La scuola dei bamboccioni/2. Non forma il carattere

Il termine “bamboccioni” usato da Padoa-Schioppa sembra aver indignato i genitori dei trentenni casalinghi, che secondo l’ex ministro Rocco Buttiglione sono stati in tal modo da lui ingiustamente “insolentiti“. “Il termine bamboccioni può apparire uno schiaffo“, ha replicato TPS, “ma non ha nessuna intenzione offensiva. E una scossa forse è utile proprio ai giovani“.
L’intenzionalità pedagogica dell’inusuale espressione impiegata dal ministro dell’Economia risulta evidente anche da altre sue dichiarazioni, che fanno risalire alla generazione del ’68 la responsabilità di aver istituito con i figli rapporti eccessivamente permissivi e protettivi. Rapporti che hanno portato i genitori degli attuali trentenni a giustificarne atteggiamenti e comportamenti di scarso impegno, per esempio, nel campo degli studi.
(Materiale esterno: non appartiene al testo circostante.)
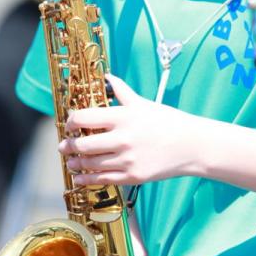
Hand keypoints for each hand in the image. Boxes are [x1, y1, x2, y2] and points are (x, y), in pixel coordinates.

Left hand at [58, 74, 200, 186]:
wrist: (191, 145)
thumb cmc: (168, 121)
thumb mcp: (144, 103)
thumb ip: (122, 91)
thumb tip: (107, 76)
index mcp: (123, 117)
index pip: (84, 118)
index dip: (71, 121)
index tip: (69, 124)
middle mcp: (123, 138)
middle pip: (82, 144)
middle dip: (68, 145)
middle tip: (63, 145)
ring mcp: (127, 159)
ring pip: (90, 164)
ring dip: (75, 162)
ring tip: (71, 160)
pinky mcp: (133, 176)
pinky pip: (102, 180)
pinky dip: (87, 179)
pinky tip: (81, 177)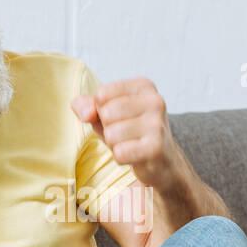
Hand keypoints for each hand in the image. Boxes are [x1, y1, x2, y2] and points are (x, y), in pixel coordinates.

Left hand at [71, 76, 186, 193]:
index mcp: (144, 86)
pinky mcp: (156, 148)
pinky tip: (135, 155)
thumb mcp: (105, 113)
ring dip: (115, 144)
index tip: (118, 117)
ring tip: (130, 144)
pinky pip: (119, 153)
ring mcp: (157, 124)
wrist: (161, 160)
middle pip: (106, 113)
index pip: (102, 94)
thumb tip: (85, 113)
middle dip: (108, 128)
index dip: (100, 111)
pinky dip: (121, 158)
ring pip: (111, 134)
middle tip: (125, 134)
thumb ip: (86, 105)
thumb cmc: (130, 132)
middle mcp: (155, 101)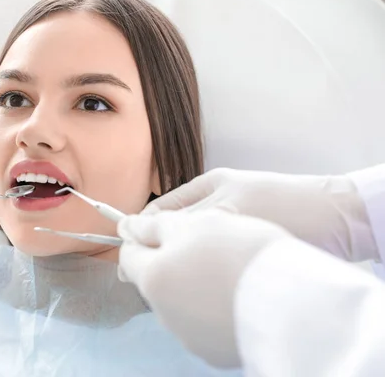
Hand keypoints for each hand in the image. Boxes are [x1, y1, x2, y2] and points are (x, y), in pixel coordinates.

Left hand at [118, 209, 294, 367]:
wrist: (294, 301)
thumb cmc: (242, 253)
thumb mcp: (196, 222)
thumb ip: (156, 225)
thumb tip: (127, 227)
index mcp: (153, 279)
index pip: (129, 255)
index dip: (140, 236)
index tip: (159, 226)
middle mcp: (164, 313)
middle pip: (156, 279)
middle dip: (170, 259)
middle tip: (203, 241)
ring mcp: (189, 336)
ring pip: (180, 301)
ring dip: (193, 282)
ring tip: (228, 265)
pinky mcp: (215, 351)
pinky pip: (205, 322)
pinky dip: (213, 305)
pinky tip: (238, 292)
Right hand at [144, 168, 376, 261]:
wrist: (338, 219)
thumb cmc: (281, 207)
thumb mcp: (224, 211)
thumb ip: (178, 221)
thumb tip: (132, 229)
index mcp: (208, 187)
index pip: (160, 210)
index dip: (139, 231)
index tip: (127, 256)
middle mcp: (217, 203)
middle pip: (173, 228)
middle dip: (159, 248)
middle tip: (150, 277)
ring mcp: (232, 221)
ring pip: (190, 243)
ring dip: (179, 257)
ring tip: (175, 277)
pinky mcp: (245, 240)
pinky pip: (210, 252)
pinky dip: (201, 263)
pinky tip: (201, 277)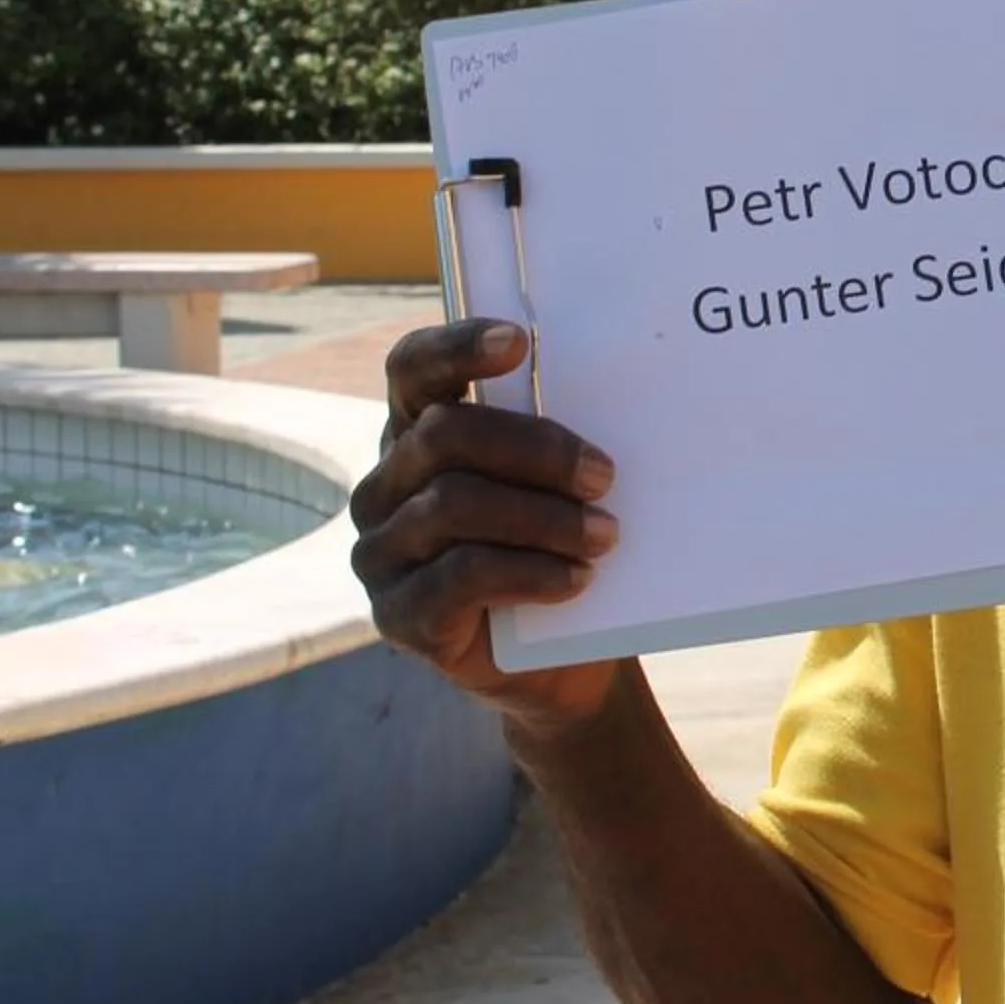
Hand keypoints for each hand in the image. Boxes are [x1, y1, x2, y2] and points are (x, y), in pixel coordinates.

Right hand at [347, 317, 626, 736]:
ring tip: (606, 536)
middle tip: (604, 475)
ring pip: (454, 506)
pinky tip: (575, 579)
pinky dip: (529, 572)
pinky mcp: (397, 615)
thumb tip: (623, 392)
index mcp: (417, 433)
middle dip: (536, 450)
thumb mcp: (558, 487)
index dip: (456, 348)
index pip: (413, 369)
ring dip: (544, 518)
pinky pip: (460, 576)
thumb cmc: (559, 548)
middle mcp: (385, 486)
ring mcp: (381, 552)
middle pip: (445, 435)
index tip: (520, 344)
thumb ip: (555, 441)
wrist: (558, 659)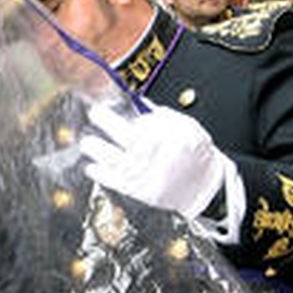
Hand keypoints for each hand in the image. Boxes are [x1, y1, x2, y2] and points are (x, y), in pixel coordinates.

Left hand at [79, 101, 229, 219]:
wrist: (204, 188)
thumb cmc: (196, 156)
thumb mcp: (188, 127)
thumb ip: (164, 115)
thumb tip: (138, 102)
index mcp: (170, 137)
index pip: (143, 121)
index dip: (126, 112)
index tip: (113, 104)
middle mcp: (157, 155)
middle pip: (125, 135)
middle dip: (106, 121)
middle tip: (95, 113)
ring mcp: (146, 174)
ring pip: (115, 159)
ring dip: (97, 150)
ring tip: (87, 143)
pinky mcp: (140, 190)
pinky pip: (115, 182)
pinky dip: (101, 174)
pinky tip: (91, 167)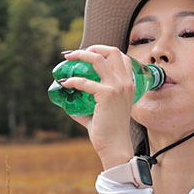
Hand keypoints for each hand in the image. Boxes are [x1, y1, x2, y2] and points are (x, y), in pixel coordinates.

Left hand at [59, 46, 136, 168]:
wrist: (115, 146)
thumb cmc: (109, 132)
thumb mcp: (101, 112)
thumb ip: (88, 103)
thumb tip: (69, 102)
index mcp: (129, 85)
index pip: (121, 58)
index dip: (105, 51)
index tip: (89, 53)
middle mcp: (125, 83)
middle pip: (113, 51)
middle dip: (93, 47)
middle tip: (77, 53)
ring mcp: (117, 87)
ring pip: (98, 59)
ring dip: (80, 55)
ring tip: (68, 58)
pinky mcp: (107, 94)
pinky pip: (84, 81)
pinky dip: (72, 80)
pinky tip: (65, 83)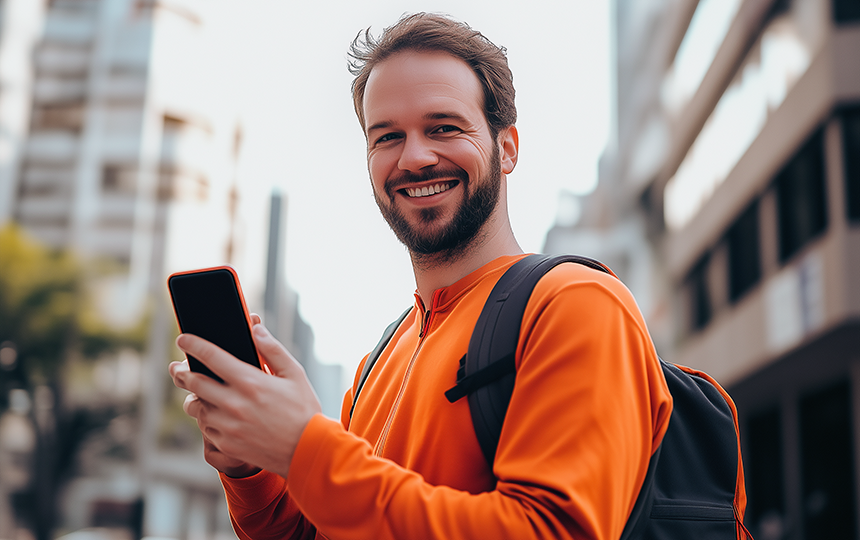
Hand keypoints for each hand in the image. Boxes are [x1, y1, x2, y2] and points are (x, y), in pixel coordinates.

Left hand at [168, 315, 321, 477]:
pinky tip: (215, 415)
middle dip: (182, 372)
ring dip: (194, 397)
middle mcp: (235, 404)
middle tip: (177, 368)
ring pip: (196, 408)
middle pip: (194, 382)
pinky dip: (206, 419)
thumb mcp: (295, 375)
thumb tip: (255, 328)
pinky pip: (205, 428)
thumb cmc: (303, 410)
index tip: (184, 339)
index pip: (212, 357)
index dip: (193, 345)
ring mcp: (228, 426)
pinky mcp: (227, 445)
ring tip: (198, 393)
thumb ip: (273, 350)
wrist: (307, 452)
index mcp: (251, 382)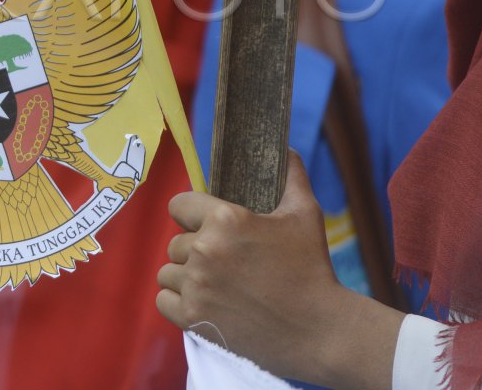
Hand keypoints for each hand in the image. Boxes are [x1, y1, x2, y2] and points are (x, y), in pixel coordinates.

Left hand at [156, 151, 402, 387]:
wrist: (318, 330)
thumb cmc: (312, 268)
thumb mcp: (306, 214)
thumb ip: (292, 176)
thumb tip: (286, 150)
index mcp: (225, 218)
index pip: (179, 205)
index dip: (191, 214)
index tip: (205, 225)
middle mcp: (205, 249)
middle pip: (176, 242)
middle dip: (195, 249)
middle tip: (224, 262)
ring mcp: (197, 285)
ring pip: (168, 272)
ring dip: (186, 276)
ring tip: (215, 283)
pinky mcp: (193, 318)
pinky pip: (163, 300)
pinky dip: (178, 302)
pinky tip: (202, 301)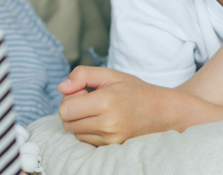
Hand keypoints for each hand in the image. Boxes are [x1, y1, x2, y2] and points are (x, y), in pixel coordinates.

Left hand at [56, 66, 191, 145]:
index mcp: (106, 102)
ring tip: (99, 111)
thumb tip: (61, 88)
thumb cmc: (133, 90)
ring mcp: (111, 139)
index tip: (83, 92)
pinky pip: (87, 140)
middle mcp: (108, 124)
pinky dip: (89, 131)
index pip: (65, 109)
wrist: (161, 111)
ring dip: (80, 121)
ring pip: (75, 133)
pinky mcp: (113, 147)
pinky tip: (103, 121)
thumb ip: (82, 75)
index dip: (69, 98)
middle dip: (72, 110)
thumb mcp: (109, 74)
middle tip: (90, 100)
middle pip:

Ha qualche responsabilità il sistema scolastico (peraltro duramente contestato e delegittimato dai sessantottini) nel non aver saputo contrastare questa tendenza? Certo, più che della responsabilità del sistema si dovrebbe parlare di quella dei governanti, dei tanti (in)decisori politici che non hanno saputo risolvere né il problema della riforma degli ordinamenti né quello della rilegittimazione dell’istituzione scuola come soggetto educativo inteso in senso ampio, fonte di regole rispettate, capace di formare il carattere, la tempra morale ed etico-sociale dei giovani.
Simbolo di questo fallimento è stata la vicenda dell’educazione civica nelle sue varie versioni, tutte fallite perché tutte inidonee allo scopo. Mentre l’invocata collaborazione tra la scuola e la famiglia non è stata finalizzata al principale scopo per il quale doveva servire: la rivalutazione del ruolo della scuola, il rispetto per la sua funzione istituzionale.